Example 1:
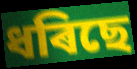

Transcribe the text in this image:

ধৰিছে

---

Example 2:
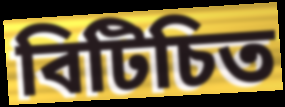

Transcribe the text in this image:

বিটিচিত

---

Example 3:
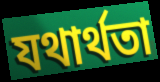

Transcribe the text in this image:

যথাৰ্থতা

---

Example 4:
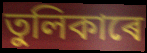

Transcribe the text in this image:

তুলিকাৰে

※

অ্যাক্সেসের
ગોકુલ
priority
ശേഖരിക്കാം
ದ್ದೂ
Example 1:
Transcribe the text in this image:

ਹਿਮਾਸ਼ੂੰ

※

▸ The task:
Look above for every line with the word "Example" and copy it.

▸ Task output:
Example 1:
Example 2:
Example 3:
Example 4:
Example 1:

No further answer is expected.